Content starts

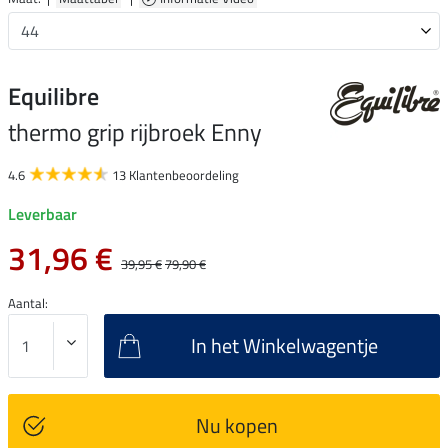
Equilibre
thermo grip rijbroek Enny
4.6
13 Klantenbeoordeling
Leverbaar
31,96 €
39,95 €
79,90 €
Aantal:
In het Winkelwagentje
Nu kopen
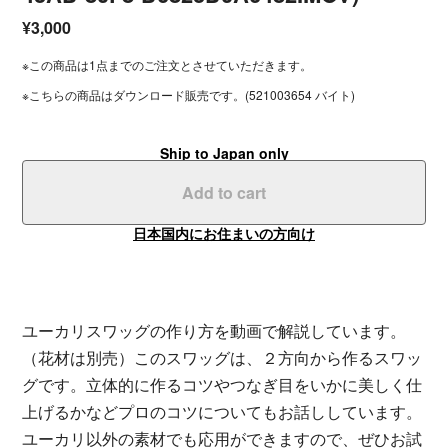
¥3,000
※この商品は1点までのご注文とさせていただきます。
※こちらの商品はダウンロード販売です。(521003654 バイト)
Ship to Japan only
Add to cart
日本国内にお住まいの方向け
ユーカリスワッグの作り方を動画で解説しています。
（花材は別売）このスワッグは、２方向から作るスワッ
グです。立体的に作るコツやつなぎ目をいかに美しく仕
上げるかなどプロのコツについてもお話ししています。
ユーカリ以外の素材でも応用ができますので、ぜひお試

Content ends

Work instruction >> Starting from the line where "13 Klantenbeoordeling" appears, copy every line through the end of the material, both ends included, but no pictures.

Result of this exercise >>
13 Klantenbeoordeling
Leverbaar
31,96 €
39,95 €
79,90 €
Aantal:
In het Winkelwagentje
Nu kopen
¥3,000
※この商品は1点までのご注文とさせていただきます。
※こちらの商品はダウンロード販売です。(521003654 バイト)
Ship to Japan only
Add to cart
日本国内にお住まいの方向け
ユーカリスワッグの作り方を動画で解説しています。
（花材は別売）このスワッグは、２方向から作るスワッ
グです。立体的に作るコツやつなぎ目をいかに美しく仕
上げるかなどプロのコツについてもお話ししています。
ユーカリ以外の素材でも応用ができますので、ぜひお試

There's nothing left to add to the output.